Sebelum aku bisa menyerang, serangan pedang lain datang terbang ke arah aku. Itu adalah ayunan dua tangan yang kuat.
Itu tidak terlalu cepat, tetapi untuk beberapa alasan, aku tidak bisa menghindarinya.
aku buru -buru memblokirnya dengan lengan kiri aku.
Dampaknya mendorong aku kembali. Itu bukan kejutan besar, tetapi lengan kiriku gemetar. Jari -jariku berkedut tak terkendali.
Qi belum rusak. Tapi getaran aneh dari pukulan menyebar melalui lengan kiriku dan berdesir di seluruh tubuhku.
‘Ah, sial, ini …’
Kemampuan Ekspansi Seni Bela Diri Manjong
serangan resonansi
Ledakan! Getaran meledak. Resonansi meledak di dalam tubuh aku, menyebabkan aku terhuyung -huyung dengan keras. Busa darah pecah dari mulutku, dan semburan darah keluar.
– grrrk…!
Pada saat yang singkat itu, kemampuan ekspansi lain melanda.
‘Ini berbahaya…’
Pada saat itu, pedang di tangan putaran kedua hancur.
Ada jeda singkat dalam serangan itu. Selama waktu itu, putaran kedua membuang pedang yang rusak dan meraih udara.
Riak terbentuk di ruang. Subruang … Tidak, formulirnya berbeda.
‘Inventaris!’
Hak istimewa pemain yang tidak bisa aku gunakan! Mengapa bajingan itu bisa menggunakannya dengan bebas?
aku tidak bisa membiarkannya mengambil senjata. Mengalami rasa sakit, aku mengaktifkan kekuatan ruang. Riak tersebar dariku.
‘Dominasi ruang, kontrol, dan gangguan.’
Babak kedua dengan cepat menarik tangannya dari riak.
Retakan! aku sudah terlambat, dan subruang ditutup.
Jika aku lebih cepat, aku bisa memutuskan pergelangan tangannya. Menelan penyesalan aku, aku maju.
aku mengaktifkan teknik penguatan di tubuh aku, sekarang penuh dengan mana.
Ledakan! Kaki aku menggali ke tanah saat aku mendorong diri aku ke depan.
Mencengkeram tombak dengan erat, aku mengayunkannya. Pisau melacak bulan sabit saat terbang menuju babak kedua. Dia dengan tenang mengulurkan tangan ke arah tombak.
Kekuatan observasi membaca tanda -tanda. Kemampuan unik putaran kedua diperluas.
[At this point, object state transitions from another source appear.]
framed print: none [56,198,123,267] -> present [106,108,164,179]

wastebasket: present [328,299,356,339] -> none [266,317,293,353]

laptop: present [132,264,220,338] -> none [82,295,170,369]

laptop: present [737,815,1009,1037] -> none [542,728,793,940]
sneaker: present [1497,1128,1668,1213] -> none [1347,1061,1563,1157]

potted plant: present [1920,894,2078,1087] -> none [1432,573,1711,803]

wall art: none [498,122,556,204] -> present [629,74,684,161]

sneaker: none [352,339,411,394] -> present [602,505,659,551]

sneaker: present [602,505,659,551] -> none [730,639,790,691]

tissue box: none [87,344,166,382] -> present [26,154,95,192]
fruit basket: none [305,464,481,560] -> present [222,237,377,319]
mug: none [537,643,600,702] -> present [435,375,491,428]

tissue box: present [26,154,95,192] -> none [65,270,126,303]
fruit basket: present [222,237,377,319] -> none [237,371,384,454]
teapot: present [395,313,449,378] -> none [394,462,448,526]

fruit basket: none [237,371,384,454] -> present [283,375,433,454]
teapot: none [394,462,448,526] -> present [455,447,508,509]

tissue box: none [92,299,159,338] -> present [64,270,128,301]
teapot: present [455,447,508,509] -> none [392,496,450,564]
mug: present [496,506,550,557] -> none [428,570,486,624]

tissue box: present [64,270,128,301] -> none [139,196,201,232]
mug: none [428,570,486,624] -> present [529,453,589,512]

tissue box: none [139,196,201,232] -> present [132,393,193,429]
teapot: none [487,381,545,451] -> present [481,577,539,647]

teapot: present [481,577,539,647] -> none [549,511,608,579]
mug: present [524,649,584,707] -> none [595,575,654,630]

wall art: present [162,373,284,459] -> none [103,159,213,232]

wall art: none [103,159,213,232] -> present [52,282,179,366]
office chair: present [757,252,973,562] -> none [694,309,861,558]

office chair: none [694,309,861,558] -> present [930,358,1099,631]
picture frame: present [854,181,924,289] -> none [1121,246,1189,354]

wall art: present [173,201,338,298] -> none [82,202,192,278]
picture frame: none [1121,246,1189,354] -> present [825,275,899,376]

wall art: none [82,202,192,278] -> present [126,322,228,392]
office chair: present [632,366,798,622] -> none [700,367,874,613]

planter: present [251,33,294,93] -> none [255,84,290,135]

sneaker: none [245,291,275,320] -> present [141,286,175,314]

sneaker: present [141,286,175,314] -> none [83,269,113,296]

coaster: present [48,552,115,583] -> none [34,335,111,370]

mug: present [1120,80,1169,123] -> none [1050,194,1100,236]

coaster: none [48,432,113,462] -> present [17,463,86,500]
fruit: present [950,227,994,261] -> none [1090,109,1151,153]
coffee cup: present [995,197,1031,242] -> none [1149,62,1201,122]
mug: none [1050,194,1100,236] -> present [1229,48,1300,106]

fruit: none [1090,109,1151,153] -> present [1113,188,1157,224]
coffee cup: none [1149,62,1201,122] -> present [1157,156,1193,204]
Kemampuan Ekspansi Seni Bela Diri Manjong
Cloud yang mengalir…
Kemampuan ekspansi lain. aku menganalisisnya. Itu bukan karena pelanggaran. Teknik defensif?
Aku mencengkeram poros tombak dengan erat.
Bagaimanapun, aku bisa berkembang juga.
aku punya datanya.
aku tidak mahir dalam hal itu, tetapi aku bisa meniru dengan cukup baik.
Sisanya dapat dikompensasi dengan akumulasi kemampuan dasar aku.
Untuk pertama kalinya, putaran kedua bereaksi.
Dia sedikit melebarkan matanya dan menjentikkan tangannya.
Jack of All Trade kemampuan ekspansi
Swordsmanship yang selalu berubah-Tekor Ular Mengatasi Dinding
Ujung tombak melacak jalan yang tidak biasa, menembus pertahanannya dan bertujuan untuk leher putaran kedua.